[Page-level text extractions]
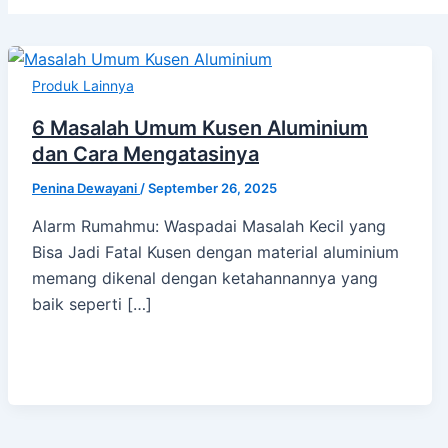
Produk Lainnya
6 Masalah Umum Kusen Aluminium
dan Cara Mengatasinya
Penina Dewayani
/
September 26, 2025
Alarm Rumahmu: Waspadai Masalah Kecil yang
Bisa Jadi Fatal Kusen dengan material aluminium
memang dikenal dengan ketahannannya yang
baik seperti […]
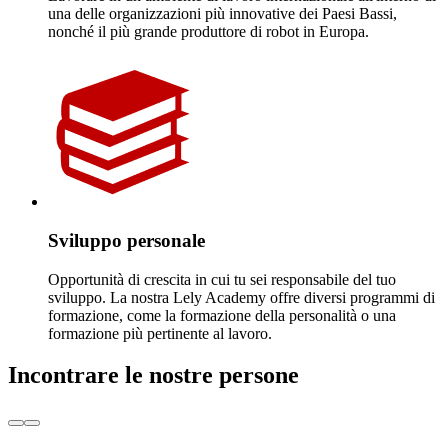
una delle organizzazioni più innovative dei Paesi Bassi,
nonché il più grande produttore di robot in Europa.
Sviluppo personale
Opportunità di crescita in cui tu sei responsabile del tuo
sviluppo. La nostra Lely Academy offre diversi programmi di
formazione, come la formazione della personalità o una
formazione più pertinente al lavoro.
Incontrare le nostre persone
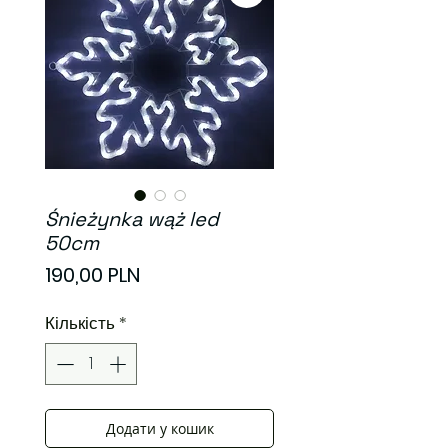
Śnieżynka wąż led
50cm
Ціна
190,00 PLN
Кількість
*
Додати у кошик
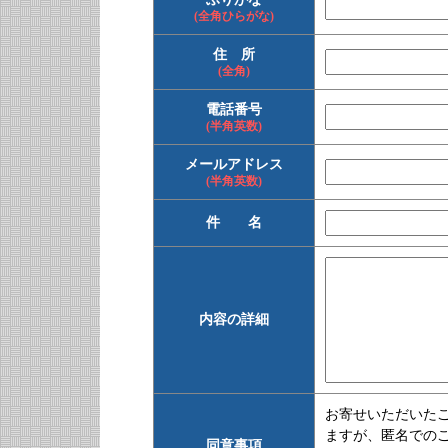
(全角ひらがな)
住 所
(全角)
電話番号
(半角英数)
メールアドレス
(半角英数)
件 名
内容の詳細
お寄せいただいた
ますが、匿名での
同意事項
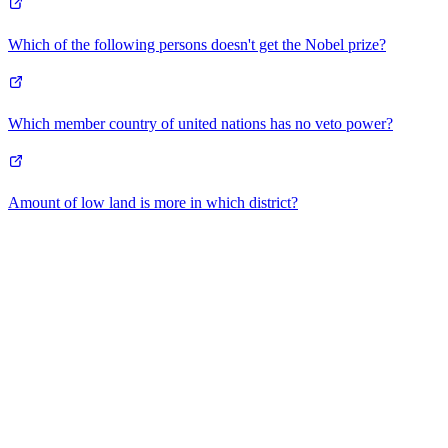
Which of the following persons doesn't get the Nobel prize?
Which member country of united nations has no veto power?
Amount of low land is more in which district?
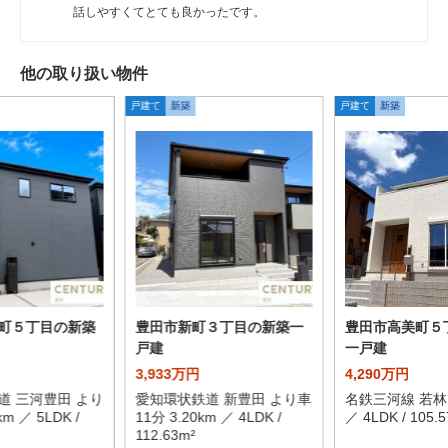
話しやすくてとても良かったです。
他の取り扱い物件
戸建て
新築
戸建て
新築
町５丁目の新築
豊田市新町３丁目の新築一
豊田市高美町５
戸建
一戸建
3,933万円
4,290万円
道 三河豊田 より
愛知環状鉄道 新豊田 より車
名鉄三河線 若林
m ／ 5LDK /
11分 3.20km ／ 4LDK /
／ 4LDK / 105.5
112.63m²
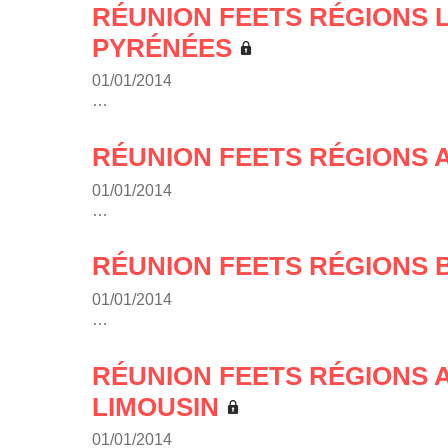
RÉUNION FEETS RÉGIONS 
PYRÉNÉES
01/01/2014
…
RÉUNION FEETS RÉGIONS
01/01/2014
…
RÉUNION FEETS RÉGIONS 
01/01/2014
…
RÉUNION FEETS RÉGIONS 
LIMOUSIN
01/01/2014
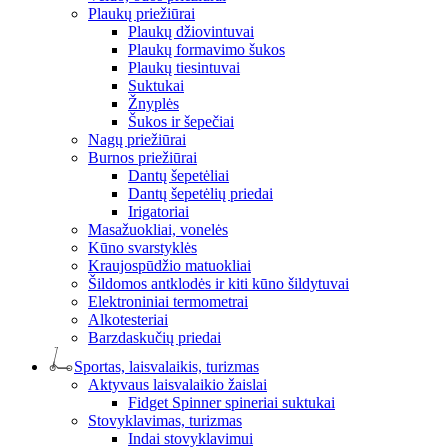
Plaukų priežiūrai
Plaukų džiovintuvai
Plaukų formavimo šukos
Plaukų tiesintuvai
Suktukai
Žnyplės
Šukos ir šepečiai
Nagų priežiūrai
Burnos priežiūrai
Dantų šepetėliai
Dantų šepetėlių priedai
Irigatoriai
Masažuokliai, vonelės
Kūno svarstyklės
Kraujospūdžio matuokliai
Šildomos antklodės ir kiti kūno šildytuvai
Elektroniniai termometrai
Alkotesteriai
Barzdaskučių priedai
Sportas, laisvalaikis, turizmas
Aktyvaus laisvalaikio žaislai
Fidget Spinner spineriai suktukai
Stovyklavimas, turizmas
Indai stovyklavimui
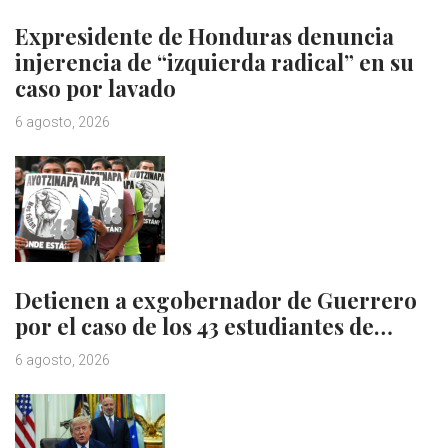
Expresidente de Honduras denuncia
injerencia de “izquierda radical” en su
caso por lavado
6 agosto, 2026
Detienen a exgobernador de Guerrero
por el caso de los 43 estudiantes de…
6 agosto, 2026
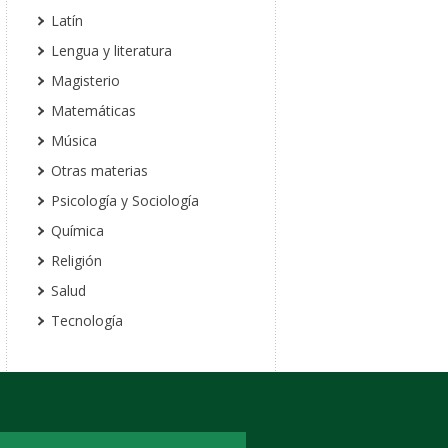
Latín
Lengua y literatura
Magisterio
Matemáticas
Música
Otras materias
Psicología y Sociología
Química
Religión
Salud
Tecnología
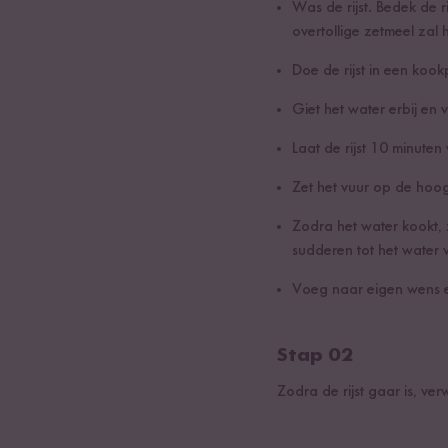
Was de rijst. Bedek de 
overtollige zetmeel zal 
Doe de rijst in een kook
Giet het water erbij en
Laat de rijst 10 minuten
Zet het vuur op de hoog
Zodra het water kookt, z
sudderen tot het water 
Voeg naar eigen wens ee
Stap 02
Zodra de rijst gaar is, verw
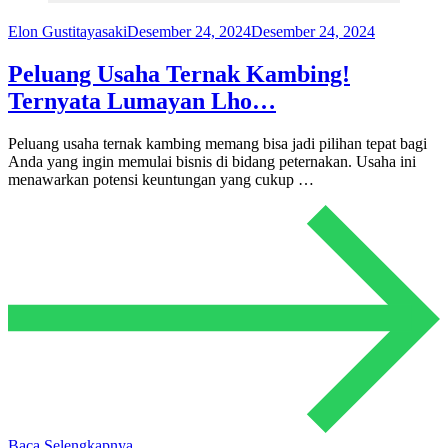
Elon Gustitayasaki
Desember 24, 2024
Desember 24, 2024
Peluang Usaha Ternak Kambing!
Ternyata Lumayan Lho…
Peluang usaha ternak kambing memang bisa jadi pilihan tepat bagi
Anda yang ingin memulai bisnis di bidang peternakan. Usaha ini
menawarkan potensi keuntungan yang cukup …
Baca Selengkapnya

:: ACTIVITY ::
No pictures go in the copy. Set down all the data exactly.

:: SOLUTION ::
Produk Lainnya
6 Masalah Umum Kusen Aluminium
dan Cara Mengatasinya
Penina Dewayani
/
September 26, 2025
Alarm Rumahmu: Waspadai Masalah Kecil yang
Bisa Jadi Fatal Kusen dengan material aluminium
memang dikenal dengan ketahannannya yang
baik seperti […]
una delle organizzazioni più innovative dei Paesi Bassi,
nonché il più grande produttore di robot in Europa.
Sviluppo personale
Opportunità di crescita in cui tu sei responsabile del tuo
sviluppo. La nostra Lely Academy offre diversi programmi di
formazione, come la formazione della personalità o una
formazione più pertinente al lavoro.
Incontrare le nostre persone
Śnieżynka wąż led
50cm
Ціна
190,00 PLN
Кількість
*
Додати у кошик
(全角ひらがな)
住 所
(全角)
電話番号
(半角英数)
メールアドレス
(半角英数)
件 名
内容の詳細
お寄せいただいた
ますが、匿名での
同意事項
Which of the following persons doesn't get the Nobel prize?
Which member country of united nations has no veto power?
Amount of low land is more in which district?
話しやすくてとても良かったです。
他の取り扱い物件
戸建て
新築
戸建て
新築
町５丁目の新築
豊田市新町３丁目の新築一
豊田市高美町５
戸建
一戸建
3,933万円
4,290万円
道 三河豊田 より
愛知環状鉄道 新豊田 より車
名鉄三河線 若林
m ／ 5LDK /
11分 3.20km ／ 4LDK /
／ 4LDK / 105.5
112.63m²
RÉUNION FEETS RÉGIONS 
PYRÉNÉES
01/01/2014
…
RÉUNION FEETS RÉGIONS
01/01/2014
…
RÉUNION FEETS RÉGIONS 
01/01/2014
…
RÉUNION FEETS RÉGIONS 
LIMOUSIN
01/01/2014
Plaukų priežiūrai
Plaukų džiovintuvai
Plaukų formavimo šukos
Plaukų tiesintuvai
Suktukai
Žnyplės
Šukos ir šepečiai
Nagų priežiūrai
Burnos priežiūrai
Dantų šepetėliai
Dantų šepetėlių priedai
Irigatoriai
Masažuokliai, vonelės
Kūno svarstyklės
Kraujospūdžio matuokliai
Šildomos antklodės ir kiti kūno šildytuvai
Elektroniniai termometrai
Alkotesteriai
Barzdaskučių priedai
Sportas, laisvalaikis, turizmas
Aktyvaus laisvalaikio žaislai
Fidget Spinner spineriai suktukai
Stovyklavimas, turizmas
Indai stovyklavimui
Expresidente de Honduras denuncia
injerencia de “izquierda radical” en su
caso por lavado
6 agosto, 2026
Detienen a exgobernador de Guerrero
por el caso de los 43 estudiantes de…
6 agosto, 2026
Latín
Lengua y literatura
Magisterio
Matemáticas
Música
Otras materias
Psicología y Sociología
Química
Religión
Salud
Tecnología
Was de rijst. Bedek de 
overtollige zetmeel zal 
Doe de rijst in een kook
Giet het water erbij en
Laat de rijst 10 minuten
Zet het vuur op de hoog
Zodra het water kookt, z
sudderen tot het water 
Voeg naar eigen wens ee
Stap 02
Zodra de rijst gaar is, verw
Elon Gustitayasaki
Desember 24, 2024
Desember 24, 2024
Peluang Usaha Ternak Kambing!
Ternyata Lumayan Lho…
Peluang usaha ternak kambing memang bisa jadi pilihan tepat bagi
Anda yang ingin memulai bisnis di bidang peternakan. Usaha ini
menawarkan potensi keuntungan yang cukup …
Baca Selengkapnya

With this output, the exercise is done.